Je schärfer die Einschränkungen waren, die ein Politiker verkündete, desto höher stiegen seine Umfragewerte. Nach dem Sinn der von der Politik verordneten Maßnahmen zu fragen, gar Fehler oder Mängel im Krisenmanagement der Bundesregierung zu benennen, wird mit sofortiger öffentlicher Ächtung bestraft.

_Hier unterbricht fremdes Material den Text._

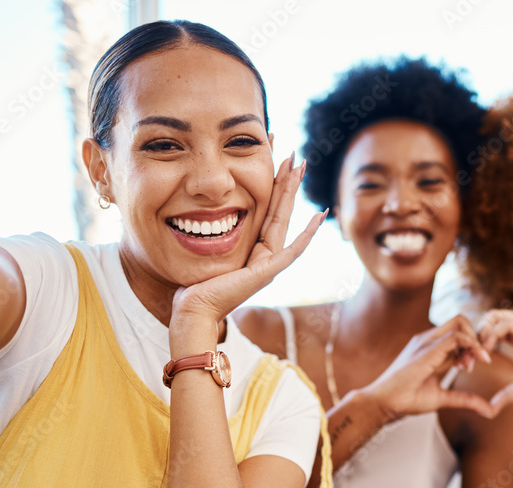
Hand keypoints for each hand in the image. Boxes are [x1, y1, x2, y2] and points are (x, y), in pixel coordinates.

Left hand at [170, 155, 326, 331]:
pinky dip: (308, 233)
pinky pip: (293, 249)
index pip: (264, 206)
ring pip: (286, 219)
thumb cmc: (193, 285)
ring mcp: (269, 262)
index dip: (270, 181)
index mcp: (252, 246)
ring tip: (301, 166)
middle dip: (285, 179)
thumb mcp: (205, 249)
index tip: (273, 155)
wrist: (194, 310)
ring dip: (293, 192)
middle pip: (279, 208)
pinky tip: (319, 215)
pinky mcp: (268, 272)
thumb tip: (202, 211)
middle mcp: (265, 252)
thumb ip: (212, 234)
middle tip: (294, 153)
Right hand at [361, 315, 494, 420]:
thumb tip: (489, 410)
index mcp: (430, 348)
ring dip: (473, 342)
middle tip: (476, 362)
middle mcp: (427, 339)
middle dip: (476, 337)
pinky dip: (470, 345)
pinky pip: (456, 335)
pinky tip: (469, 364)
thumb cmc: (406, 400)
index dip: (471, 344)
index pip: (457, 332)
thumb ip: (465, 400)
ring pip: (460, 322)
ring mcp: (426, 341)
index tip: (472, 366)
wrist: (383, 403)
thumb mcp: (442, 398)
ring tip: (469, 366)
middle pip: (460, 321)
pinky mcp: (427, 349)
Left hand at [476, 309, 512, 413]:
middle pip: (487, 318)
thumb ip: (507, 394)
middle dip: (473, 336)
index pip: (488, 329)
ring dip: (480, 335)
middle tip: (468, 357)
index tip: (468, 363)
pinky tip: (488, 355)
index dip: (475, 343)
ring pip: (492, 317)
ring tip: (477, 356)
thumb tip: (490, 410)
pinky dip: (490, 337)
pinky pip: (503, 325)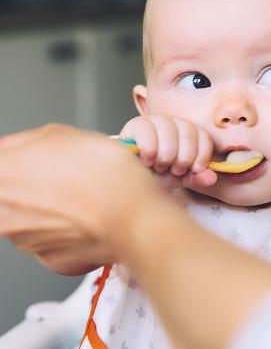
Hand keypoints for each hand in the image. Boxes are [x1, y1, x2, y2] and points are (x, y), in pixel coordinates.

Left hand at [0, 124, 165, 274]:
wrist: (133, 213)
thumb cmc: (103, 174)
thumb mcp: (60, 133)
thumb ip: (24, 142)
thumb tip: (15, 148)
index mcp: (1, 179)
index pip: (1, 163)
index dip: (21, 159)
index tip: (33, 160)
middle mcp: (4, 216)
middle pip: (11, 194)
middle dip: (34, 184)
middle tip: (65, 174)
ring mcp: (27, 242)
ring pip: (35, 218)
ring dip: (53, 207)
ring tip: (84, 194)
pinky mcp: (52, 260)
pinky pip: (56, 239)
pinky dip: (70, 228)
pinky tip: (88, 214)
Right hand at [120, 115, 217, 188]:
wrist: (132, 175)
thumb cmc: (158, 173)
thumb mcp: (180, 177)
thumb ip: (196, 177)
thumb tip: (211, 177)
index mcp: (189, 131)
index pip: (204, 136)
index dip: (202, 156)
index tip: (194, 170)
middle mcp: (175, 121)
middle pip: (188, 135)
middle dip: (182, 159)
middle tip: (173, 169)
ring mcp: (155, 120)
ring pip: (169, 134)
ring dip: (165, 157)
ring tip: (158, 166)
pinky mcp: (136, 124)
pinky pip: (148, 134)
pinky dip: (150, 152)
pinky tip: (147, 161)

Freiheit der Wissenschaft ist ersetzt durch die Einheitsmeinung regierungstreuer Virologen.

Aber selbst Maßnahmen, die sichtbar nichts mit Seuchenschutz zu tun haben, wie das Verbot, allein auf einer Bank in der Frühlingssonne ein Buch zu lesen, oder sich in seinem ländlichen Zweitwohnsitz in Quarantäne zu begeben, werden stillschweigend hingenommen. Die Bürger bekommen wieder die ganze Härte des Rechtsstaats zu spüren, wie dieser einsame Nackte am Ufer eines Sees, der für mich zum Symbol für unsere Zeit geworden ist. Alle befolgen nur die Anweisungen. Wenn das Heulen und Zähneklappern beginnt, spätestens wenn die drastischen Folgen der politisch herbeigeführten wirtschaftlichen Depression spürbar werden, wird sich Niemand an seine Mitschuld erinnern.

 

Vera Lengsfeld, Publizistin, war eine der prominentesten Vertreterinnen der demokratischen Bürgerrechtsbewegung gegen die "DDR"-Diktatur, sie gehörte 15 Jahre dem Deutschen Bundestag als Abgeordnete der CDU an. Vera Lengsfeld publiziert auch in der Achse des Guten und in der Jüdischen Rundschau.